== DIRECTIONS ==
All of the data must be output without alteration.

======== MATERIAL PROVIDED ========

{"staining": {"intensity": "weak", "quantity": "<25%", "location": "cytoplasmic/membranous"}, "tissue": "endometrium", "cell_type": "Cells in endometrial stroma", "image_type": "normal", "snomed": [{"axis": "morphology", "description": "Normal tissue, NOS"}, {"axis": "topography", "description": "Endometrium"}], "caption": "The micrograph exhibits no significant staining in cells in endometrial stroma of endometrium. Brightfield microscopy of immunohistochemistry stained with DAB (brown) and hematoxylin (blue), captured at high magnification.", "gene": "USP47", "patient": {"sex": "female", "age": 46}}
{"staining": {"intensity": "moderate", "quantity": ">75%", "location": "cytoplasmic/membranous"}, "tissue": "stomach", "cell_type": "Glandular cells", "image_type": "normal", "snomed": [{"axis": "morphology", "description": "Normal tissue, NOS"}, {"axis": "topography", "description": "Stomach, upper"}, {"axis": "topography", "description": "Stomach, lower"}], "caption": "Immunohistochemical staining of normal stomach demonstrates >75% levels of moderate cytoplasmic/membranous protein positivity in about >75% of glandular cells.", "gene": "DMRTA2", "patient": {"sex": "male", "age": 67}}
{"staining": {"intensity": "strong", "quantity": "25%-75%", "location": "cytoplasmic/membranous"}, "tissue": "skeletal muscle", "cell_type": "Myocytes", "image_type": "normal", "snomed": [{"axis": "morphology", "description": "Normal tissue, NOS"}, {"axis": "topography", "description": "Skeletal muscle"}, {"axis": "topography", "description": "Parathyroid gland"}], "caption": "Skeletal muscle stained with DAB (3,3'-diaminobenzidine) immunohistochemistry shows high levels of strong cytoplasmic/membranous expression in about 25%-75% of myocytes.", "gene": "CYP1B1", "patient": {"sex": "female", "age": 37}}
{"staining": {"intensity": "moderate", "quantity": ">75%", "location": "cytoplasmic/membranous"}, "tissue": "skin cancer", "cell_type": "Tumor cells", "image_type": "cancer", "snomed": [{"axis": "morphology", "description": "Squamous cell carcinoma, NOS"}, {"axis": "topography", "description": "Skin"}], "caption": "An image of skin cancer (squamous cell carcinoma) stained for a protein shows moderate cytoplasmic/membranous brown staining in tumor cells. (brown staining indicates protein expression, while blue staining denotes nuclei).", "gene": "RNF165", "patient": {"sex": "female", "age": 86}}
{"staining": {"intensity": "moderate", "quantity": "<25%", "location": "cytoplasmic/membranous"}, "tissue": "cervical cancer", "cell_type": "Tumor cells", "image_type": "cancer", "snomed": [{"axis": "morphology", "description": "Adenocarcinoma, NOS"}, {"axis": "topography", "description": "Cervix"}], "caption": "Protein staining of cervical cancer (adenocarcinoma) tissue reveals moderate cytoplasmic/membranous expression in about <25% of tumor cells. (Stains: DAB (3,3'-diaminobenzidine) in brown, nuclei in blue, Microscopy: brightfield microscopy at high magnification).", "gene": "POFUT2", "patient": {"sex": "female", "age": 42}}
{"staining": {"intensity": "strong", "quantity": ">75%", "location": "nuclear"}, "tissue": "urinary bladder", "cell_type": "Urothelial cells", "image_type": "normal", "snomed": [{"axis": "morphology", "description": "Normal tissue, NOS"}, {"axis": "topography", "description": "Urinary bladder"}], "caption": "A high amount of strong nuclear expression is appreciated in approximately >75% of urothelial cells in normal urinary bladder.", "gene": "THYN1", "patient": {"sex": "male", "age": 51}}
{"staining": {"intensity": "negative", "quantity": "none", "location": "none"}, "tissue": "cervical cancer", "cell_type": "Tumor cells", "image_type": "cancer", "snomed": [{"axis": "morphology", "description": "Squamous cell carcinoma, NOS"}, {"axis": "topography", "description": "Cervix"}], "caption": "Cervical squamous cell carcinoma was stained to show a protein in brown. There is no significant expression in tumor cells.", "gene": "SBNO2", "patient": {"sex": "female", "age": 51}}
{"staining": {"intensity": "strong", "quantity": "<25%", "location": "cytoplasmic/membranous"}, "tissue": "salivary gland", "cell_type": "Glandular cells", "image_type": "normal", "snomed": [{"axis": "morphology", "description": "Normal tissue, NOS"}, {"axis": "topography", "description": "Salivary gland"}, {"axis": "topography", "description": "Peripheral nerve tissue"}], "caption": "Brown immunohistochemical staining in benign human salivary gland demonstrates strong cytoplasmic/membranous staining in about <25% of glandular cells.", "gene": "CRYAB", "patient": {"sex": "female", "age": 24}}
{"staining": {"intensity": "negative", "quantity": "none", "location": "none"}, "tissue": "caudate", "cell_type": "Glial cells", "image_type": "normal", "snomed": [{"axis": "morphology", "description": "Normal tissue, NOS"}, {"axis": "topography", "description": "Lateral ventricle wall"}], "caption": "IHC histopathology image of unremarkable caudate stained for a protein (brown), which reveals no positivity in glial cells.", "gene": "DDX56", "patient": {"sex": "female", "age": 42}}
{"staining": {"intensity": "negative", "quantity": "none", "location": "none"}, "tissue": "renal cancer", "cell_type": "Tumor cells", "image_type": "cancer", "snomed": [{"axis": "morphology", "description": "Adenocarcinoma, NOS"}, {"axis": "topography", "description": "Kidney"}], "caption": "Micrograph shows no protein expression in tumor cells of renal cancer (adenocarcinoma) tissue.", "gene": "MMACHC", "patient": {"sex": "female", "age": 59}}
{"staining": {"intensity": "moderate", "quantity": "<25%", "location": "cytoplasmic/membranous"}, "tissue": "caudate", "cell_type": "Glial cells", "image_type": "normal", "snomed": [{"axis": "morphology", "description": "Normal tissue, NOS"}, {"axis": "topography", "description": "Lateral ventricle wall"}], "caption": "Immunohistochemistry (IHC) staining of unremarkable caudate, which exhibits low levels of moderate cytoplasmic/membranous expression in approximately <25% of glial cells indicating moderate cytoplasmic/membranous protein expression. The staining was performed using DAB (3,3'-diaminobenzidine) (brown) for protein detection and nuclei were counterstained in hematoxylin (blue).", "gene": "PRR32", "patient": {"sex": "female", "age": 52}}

========

== SOLUTION TO THE PROBLEM ==
{"staining": {"intensity": "weak", "quantity": "<25%", "location": "cytoplasmic/membranous"}, "tissue": "endometrium", "cell_type": "Cells in endometrial stroma", "image_type": "normal", "snomed": [{"axis": "morphology", "description": "Normal tissue, NOS"}, {"axis": "topography", "description": "Endometrium"}], "caption": "The micrograph exhibits no significant staining in cells in endometrial stroma of endometrium. Brightfield microscopy of immunohistochemistry stained with DAB (brown) and hematoxylin (blue), captured at high magnification.", "gene": "USP47", "patient": {"sex": "female", "age": 46}}
{"staining": {"intensity": "moderate", "quantity": ">75%", "location": "cytoplasmic/membranous"}, "tissue": "stomach", "cell_type": "Glandular cells", "image_type": "normal", "snomed": [{"axis": "morphology", "description": "Normal tissue, NOS"}, {"axis": "topography", "description": "Stomach, upper"}, {"axis": "topography", "description": "Stomach, lower"}], "caption": "Immunohistochemical staining of normal stomach demonstrates >75% levels of moderate cytoplasmic/membranous protein positivity in about >75% of glandular cells.", "gene": "DMRTA2", "patient": {"sex": "male", "age": 67}}
{"staining": {"intensity": "strong", "quantity": "25%-75%", "location": "cytoplasmic/membranous"}, "tissue": "skeletal muscle", "cell_type": "Myocytes", "image_type": "normal", "snomed": [{"axis": "morphology", "description": "Normal tissue, NOS"}, {"axis": "topography", "description": "Skeletal muscle"}, {"axis": "topography", "description": "Parathyroid gland"}], "caption": "Skeletal muscle stained with DAB (3,3'-diaminobenzidine) immunohistochemistry shows high levels of strong cytoplasmic/membranous expression in about 25%-75% of myocytes.", "gene": "CYP1B1", "patient": {"sex": "female", "age": 37}}
{"staining": {"intensity": "moderate", "quantity": ">75%", "location": "cytoplasmic/membranous"}, "tissue": "skin cancer", "cell_type": "Tumor cells", "image_type": "cancer", "snomed": [{"axis": "morphology", "description": "Squamous cell carcinoma, NOS"}, {"axis": "topography", "description": "Skin"}], "caption": "An image of skin cancer (squamous cell carcinoma) stained for a protein shows moderate cytoplasmic/membranous brown staining in tumor cells. (brown staining indicates protein expression, while blue staining denotes nuclei).", "gene": "RNF165", "patient": {"sex": "female", "age": 86}}
{"staining": {"intensity": "moderate", "quantity": "<25%", "location": "cytoplasmic/membranous"}, "tissue": "cervical cancer", "cell_type": "Tumor cells", "image_type": "cancer", "snomed": [{"axis": "morphology", "description": "Adenocarcinoma, NOS"}, {"axis": "topography", "description": "Cervix"}], "caption": "Protein staining of cervical cancer (adenocarcinoma) tissue reveals moderate cytoplasmic/membranous expression in about <25% of tumor cells. (Stains: DAB (3,3'-diaminobenzidine) in brown, nuclei in blue, Microscopy: brightfield microscopy at high magnification).", "gene": "POFUT2", "patient": {"sex": "female", "age": 42}}
{"staining": {"intensity": "strong", "quantity": ">75%", "location": "nuclear"}, "tissue": "urinary bladder", "cell_type": "Urothelial cells", "image_type": "normal", "snomed": [{"axis": "morphology", "description": "Normal tissue, NOS"}, {"axis": "topography", "description": "Urinary bladder"}], "caption": "A high amount of strong nuclear expression is appreciated in approximately >75% of urothelial cells in normal urinary bladder.", "gene": "THYN1", "patient": {"sex": "male", "age": 51}}
{"staining": {"intensity": "negative", "quantity": "none", "location": "none"}, "tissue": "cervical cancer", "cell_type": "Tumor cells", "image_type": "cancer", "snomed": [{"axis": "morphology", "description": "Squamous cell carcinoma, NOS"}, {"axis": "topography", "description": "Cervix"}], "caption": "Cervical squamous cell carcinoma was stained to show a protein in brown. There is no significant expression in tumor cells.", "gene": "SBNO2", "patient": {"sex": "female", "age": 51}}
{"staining": {"intensity": "strong", "quantity": "<25%", "location": "cytoplasmic/membranous"}, "tissue": "salivary gland", "cell_type": "Glandular cells", "image_type": "normal", "snomed": [{"axis": "morphology", "description": "Normal tissue, NOS"}, {"axis": "topography", "description": "Salivary gland"}, {"axis": "topography", "description": "Peripheral nerve tissue"}], "caption": "Brown immunohistochemical staining in benign human salivary gland demonstrates strong cytoplasmic/membranous staining in about <25% of glandular cells.", "gene": "CRYAB", "patient": {"sex": "female", "age": 24}}
{"staining": {"intensity": "negative", "quantity": "none", "location": "none"}, "tissue": "caudate", "cell_type": "Glial cells", "image_type": "normal", "snomed": [{"axis": "morphology", "description": "Normal tissue, NOS"}, {"axis": "topography", "description": "Lateral ventricle wall"}], "caption": "IHC histopathology image of unremarkable caudate stained for a protein (brown), which reveals no positivity in glial cells.", "gene": "DDX56", "patient": {"sex": "female", "age": 42}}
{"staining": {"intensity": "negative", "quantity": "none", "location": "none"}, "tissue": "renal cancer", "cell_type": "Tumor cells", "image_type": "cancer", "snomed": [{"axis": "morphology", "description": "Adenocarcinoma, NOS"}, {"axis": "topography", "description": "Kidney"}], "caption": "Micrograph shows no protein expression in tumor cells of renal cancer (adenocarcinoma) tissue.", "gene": "MMACHC", "patient": {"sex": "female", "age": 59}}
{"staining": {"intensity": "moderate", "quantity": "<25%", "location": "cytoplasmic/membranous"}, "tissue": "caudate", "cell_type": "Glial cells", "image_type": "normal", "snomed": [{"axis": "morphology", "description": "Normal tissue, NOS"}, {"axis": "topography", "description": "Lateral ventricle wall"}], "caption": "Immunohistochemistry (IHC) staining of unremarkable caudate, which exhibits low levels of moderate cytoplasmic/membranous expression in approximately <25% of glial cells indicating moderate cytoplasmic/membranous protein expression. The staining was performed using DAB (3,3'-diaminobenzidine) (brown) for protein detection and nuclei were counterstained in hematoxylin (blue).", "gene": "PRR32", "patient": {"sex": "female", "age": 52}}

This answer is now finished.